Su favorita era la historia de Lucrecia, que asesinó al tirano que la violó y luego se suicidó para acabar con la vergüenza. Ganando así la fama de mujer de perfecta virtud que liberó Roma. Tía Telomache también adoraba aquella historia y, en más de una ocasión, insistió en que la historia debería hacerme sentir mejor, porque Lucrecia y yo éramos similares.

Pero el padre de Lucrecia no la empujó a la cama del tirano y su tía no la había instruido en cómo complacerle.

Tracé el último sello que quedaba y la lámpara se apagó. La dejé caer en mi regazo y me abracé con la espalda recta y rígida, mirando hacia la oscuridad. Las uñas se clavaban en mis brazos, pero en mi interior únicamente sentía un nudo frío. En mi cabeza, las palabras de Tía Telomache se enredaban con las lecciones que mi padre me había enseñado durante años.

«Intenta mover las caderas. Cada Hermética debe unir los cuatro elementos. Si no puedes lograr nada más, quédate quieta. Como arriba es abajo, como abajo es arriba. Puede doler, pero no llores. Tanto dentro como afuera. Solo sonríe».

»Eres la esperanza de nuestro pueblo».

Mis dedos se retorcían, arañándome los brazos desde el hombro a la muñeca, hasta que no pude soportarlo más. Cogí la lámpara y la lancé contra el suelo. El golpe despejó mi cabeza, dejándome sin aliento y temblando, igual que en las otras veces que dejaba salir mi temperamento, pero al menos las voces habían parado.

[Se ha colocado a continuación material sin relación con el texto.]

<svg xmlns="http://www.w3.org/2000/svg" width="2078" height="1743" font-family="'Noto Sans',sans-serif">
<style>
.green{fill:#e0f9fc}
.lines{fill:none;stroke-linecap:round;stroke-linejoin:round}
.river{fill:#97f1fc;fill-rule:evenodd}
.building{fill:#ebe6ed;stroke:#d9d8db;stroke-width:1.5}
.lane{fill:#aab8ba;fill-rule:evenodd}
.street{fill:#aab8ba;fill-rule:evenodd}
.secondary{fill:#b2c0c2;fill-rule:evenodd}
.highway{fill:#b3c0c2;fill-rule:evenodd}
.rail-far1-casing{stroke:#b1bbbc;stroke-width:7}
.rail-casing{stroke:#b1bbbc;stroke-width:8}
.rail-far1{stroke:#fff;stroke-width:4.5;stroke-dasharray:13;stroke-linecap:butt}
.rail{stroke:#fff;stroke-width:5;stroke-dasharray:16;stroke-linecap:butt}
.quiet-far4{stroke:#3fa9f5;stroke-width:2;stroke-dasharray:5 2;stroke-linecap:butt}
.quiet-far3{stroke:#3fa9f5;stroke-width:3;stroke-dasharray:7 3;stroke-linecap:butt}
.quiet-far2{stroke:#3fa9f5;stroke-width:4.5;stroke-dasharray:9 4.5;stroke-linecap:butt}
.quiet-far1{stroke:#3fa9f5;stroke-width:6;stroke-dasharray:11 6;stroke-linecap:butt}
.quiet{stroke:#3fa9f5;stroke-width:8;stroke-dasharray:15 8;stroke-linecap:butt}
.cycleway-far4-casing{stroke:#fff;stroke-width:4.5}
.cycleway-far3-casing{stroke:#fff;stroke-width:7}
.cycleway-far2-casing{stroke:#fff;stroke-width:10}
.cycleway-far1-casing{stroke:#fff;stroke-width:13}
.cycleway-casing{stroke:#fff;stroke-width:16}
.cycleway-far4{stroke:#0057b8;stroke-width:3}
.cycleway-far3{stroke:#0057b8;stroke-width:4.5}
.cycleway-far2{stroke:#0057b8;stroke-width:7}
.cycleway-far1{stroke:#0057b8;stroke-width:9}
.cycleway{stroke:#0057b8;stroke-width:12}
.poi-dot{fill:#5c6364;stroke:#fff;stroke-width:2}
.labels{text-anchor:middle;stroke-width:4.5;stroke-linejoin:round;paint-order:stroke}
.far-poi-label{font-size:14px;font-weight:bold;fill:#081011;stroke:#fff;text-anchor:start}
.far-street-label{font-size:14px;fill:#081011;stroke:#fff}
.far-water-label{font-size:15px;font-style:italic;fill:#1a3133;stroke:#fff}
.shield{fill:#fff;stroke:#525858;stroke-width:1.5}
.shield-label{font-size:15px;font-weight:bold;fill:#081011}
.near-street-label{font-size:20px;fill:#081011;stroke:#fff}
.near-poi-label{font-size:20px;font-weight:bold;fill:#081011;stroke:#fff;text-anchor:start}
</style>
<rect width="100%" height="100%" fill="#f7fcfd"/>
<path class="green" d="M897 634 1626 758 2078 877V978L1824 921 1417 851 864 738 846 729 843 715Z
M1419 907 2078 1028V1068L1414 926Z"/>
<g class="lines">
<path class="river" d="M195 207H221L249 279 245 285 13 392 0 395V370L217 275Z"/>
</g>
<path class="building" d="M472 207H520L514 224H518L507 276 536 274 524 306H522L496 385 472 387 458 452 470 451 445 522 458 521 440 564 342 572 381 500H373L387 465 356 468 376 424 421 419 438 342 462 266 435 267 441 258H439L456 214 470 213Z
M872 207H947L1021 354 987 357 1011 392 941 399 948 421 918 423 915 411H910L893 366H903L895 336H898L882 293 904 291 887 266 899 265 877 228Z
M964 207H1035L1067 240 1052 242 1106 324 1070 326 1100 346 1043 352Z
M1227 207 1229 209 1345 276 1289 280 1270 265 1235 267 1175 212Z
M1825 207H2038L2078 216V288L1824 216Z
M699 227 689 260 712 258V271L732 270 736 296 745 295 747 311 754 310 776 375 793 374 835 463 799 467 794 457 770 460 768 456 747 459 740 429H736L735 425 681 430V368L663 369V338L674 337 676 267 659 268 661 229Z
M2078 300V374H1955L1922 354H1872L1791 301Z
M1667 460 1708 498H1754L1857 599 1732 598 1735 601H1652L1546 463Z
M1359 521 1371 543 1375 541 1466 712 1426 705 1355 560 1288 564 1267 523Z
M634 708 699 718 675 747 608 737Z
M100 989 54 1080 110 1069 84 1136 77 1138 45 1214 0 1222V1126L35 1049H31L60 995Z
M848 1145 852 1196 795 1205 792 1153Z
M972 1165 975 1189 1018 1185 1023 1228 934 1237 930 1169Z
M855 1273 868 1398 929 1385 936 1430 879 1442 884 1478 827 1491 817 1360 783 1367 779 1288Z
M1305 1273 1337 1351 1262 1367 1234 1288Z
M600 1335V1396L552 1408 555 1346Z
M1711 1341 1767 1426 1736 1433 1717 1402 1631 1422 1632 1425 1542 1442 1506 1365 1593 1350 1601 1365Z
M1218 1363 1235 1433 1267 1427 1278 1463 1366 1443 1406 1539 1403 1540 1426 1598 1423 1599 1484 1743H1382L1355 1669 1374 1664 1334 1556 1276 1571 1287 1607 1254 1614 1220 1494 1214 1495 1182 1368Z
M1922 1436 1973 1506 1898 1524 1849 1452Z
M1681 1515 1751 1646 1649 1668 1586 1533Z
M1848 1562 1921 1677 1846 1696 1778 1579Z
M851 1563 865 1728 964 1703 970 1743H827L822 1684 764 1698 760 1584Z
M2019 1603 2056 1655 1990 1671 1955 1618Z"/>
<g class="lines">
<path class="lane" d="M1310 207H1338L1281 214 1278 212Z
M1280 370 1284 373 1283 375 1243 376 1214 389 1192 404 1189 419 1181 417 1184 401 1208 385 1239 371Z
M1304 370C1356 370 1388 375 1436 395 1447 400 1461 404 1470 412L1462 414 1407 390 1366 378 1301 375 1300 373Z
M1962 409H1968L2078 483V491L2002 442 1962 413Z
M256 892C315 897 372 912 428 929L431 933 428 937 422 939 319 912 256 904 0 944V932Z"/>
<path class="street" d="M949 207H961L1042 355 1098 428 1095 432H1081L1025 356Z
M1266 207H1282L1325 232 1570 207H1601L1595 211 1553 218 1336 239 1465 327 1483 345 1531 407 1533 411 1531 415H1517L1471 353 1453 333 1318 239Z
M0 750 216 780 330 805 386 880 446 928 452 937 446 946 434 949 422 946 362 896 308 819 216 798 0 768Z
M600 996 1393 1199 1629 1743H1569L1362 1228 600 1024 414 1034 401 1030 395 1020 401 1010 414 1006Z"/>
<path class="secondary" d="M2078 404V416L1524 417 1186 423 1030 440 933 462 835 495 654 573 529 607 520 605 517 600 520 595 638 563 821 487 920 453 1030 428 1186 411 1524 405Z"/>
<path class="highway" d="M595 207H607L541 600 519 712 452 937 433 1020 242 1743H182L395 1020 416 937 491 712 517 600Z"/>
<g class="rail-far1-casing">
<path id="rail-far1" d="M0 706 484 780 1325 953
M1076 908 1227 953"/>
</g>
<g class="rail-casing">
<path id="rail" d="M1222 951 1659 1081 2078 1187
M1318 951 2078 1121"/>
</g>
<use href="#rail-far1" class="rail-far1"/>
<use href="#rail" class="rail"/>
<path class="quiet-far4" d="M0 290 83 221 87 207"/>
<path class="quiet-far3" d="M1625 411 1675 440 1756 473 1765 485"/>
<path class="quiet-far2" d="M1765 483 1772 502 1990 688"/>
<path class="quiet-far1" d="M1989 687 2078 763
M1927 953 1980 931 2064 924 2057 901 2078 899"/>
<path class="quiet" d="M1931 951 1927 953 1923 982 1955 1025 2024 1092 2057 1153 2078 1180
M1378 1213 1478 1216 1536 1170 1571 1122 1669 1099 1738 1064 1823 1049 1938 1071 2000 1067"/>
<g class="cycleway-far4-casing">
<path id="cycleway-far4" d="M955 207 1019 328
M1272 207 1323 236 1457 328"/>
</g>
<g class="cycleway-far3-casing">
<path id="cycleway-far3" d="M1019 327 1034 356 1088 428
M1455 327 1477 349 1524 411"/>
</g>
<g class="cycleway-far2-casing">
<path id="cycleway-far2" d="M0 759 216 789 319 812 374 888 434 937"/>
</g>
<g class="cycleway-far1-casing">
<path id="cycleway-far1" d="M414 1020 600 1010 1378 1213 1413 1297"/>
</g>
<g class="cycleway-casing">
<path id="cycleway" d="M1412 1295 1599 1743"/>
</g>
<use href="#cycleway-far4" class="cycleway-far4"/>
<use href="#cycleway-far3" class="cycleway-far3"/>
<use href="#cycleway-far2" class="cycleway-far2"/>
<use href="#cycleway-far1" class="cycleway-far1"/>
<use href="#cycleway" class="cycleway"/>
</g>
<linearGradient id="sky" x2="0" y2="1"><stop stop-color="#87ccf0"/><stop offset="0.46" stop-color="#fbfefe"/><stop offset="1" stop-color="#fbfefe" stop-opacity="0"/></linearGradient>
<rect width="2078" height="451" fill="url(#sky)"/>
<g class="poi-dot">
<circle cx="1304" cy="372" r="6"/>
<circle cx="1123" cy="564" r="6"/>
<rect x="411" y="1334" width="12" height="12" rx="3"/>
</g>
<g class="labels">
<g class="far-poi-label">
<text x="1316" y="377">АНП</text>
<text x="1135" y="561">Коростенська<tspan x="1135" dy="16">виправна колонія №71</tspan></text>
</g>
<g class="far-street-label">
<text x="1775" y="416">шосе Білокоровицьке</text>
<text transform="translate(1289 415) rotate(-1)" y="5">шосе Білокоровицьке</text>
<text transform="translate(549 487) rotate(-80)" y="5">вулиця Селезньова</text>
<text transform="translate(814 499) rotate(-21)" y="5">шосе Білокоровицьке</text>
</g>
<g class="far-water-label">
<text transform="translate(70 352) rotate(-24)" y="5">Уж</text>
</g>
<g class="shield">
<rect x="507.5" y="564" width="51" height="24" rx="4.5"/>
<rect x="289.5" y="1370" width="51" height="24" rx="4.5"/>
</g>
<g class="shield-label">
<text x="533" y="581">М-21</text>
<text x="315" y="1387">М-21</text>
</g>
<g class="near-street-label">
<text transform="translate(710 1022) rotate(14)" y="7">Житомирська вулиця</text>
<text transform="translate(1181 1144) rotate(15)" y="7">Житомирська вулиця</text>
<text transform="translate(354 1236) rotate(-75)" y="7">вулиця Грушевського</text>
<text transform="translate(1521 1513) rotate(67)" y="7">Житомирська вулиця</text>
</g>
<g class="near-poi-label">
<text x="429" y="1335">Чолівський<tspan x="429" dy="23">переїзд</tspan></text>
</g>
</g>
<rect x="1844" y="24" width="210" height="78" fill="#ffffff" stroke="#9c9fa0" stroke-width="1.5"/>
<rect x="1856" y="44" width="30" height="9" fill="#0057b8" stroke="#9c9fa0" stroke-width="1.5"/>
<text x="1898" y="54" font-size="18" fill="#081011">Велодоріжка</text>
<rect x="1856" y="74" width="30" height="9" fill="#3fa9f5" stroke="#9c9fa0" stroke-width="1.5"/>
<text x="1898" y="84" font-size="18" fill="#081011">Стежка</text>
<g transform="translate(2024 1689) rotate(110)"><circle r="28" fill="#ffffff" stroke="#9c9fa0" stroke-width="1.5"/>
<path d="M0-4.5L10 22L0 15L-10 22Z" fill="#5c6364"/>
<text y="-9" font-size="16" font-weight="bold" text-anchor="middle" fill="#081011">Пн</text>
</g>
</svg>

—¿Nyx? —preguntó Tía Telomache.

—No es nada. Le he dado un golpe a la lámpara.

Sus pasos se acercaban y finalmente la puerta se abrió.

—¿Estás…?

—Estoy bien. Las criadas pueden limpiarlo mañana.

—De verdad…

—Tengo que estar descansada si mañana tengo que seguir tus consejos —le dije con frialdad, y por fin cerró la puerta.

Caí de nuevo sobre mis almohadas. ¿Qué sería de ella? Ya no necesitaría la lámpara de nuevo.

En esta ocasión el frío que me recorrió era de puro miedo, no de ira.

«Mañana me casaré con un monstruo».

Durante el resto de la noche, no pude pensar en otra cosa.